─── Provided information ───

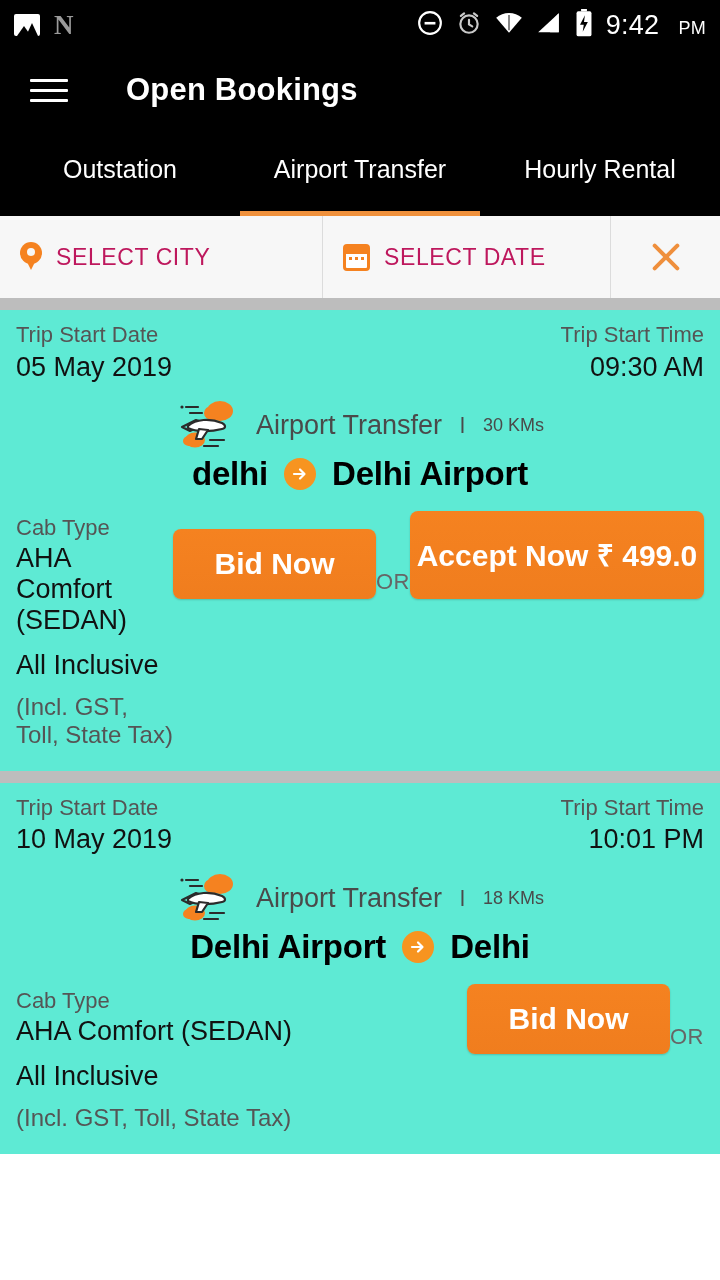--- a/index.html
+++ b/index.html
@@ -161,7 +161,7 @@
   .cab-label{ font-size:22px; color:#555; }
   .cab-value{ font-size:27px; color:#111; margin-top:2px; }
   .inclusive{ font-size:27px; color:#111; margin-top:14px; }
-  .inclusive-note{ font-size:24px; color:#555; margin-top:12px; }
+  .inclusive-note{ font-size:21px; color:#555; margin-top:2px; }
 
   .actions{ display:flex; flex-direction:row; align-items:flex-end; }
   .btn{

───

** Brief **
Reproduce only those lines of the entries above that run from the line with "font-size:24px; color:#555; margin-top:12px;" to the final line.

** Output for this task **
-  .inclusive-note{ font-size:24px; color:#555; margin-top:12px; }
+  .inclusive-note{ font-size:21px; color:#555; margin-top:2px; }
 
   .actions{ display:flex; flex-direction:row; align-items:flex-end; }
   .btn{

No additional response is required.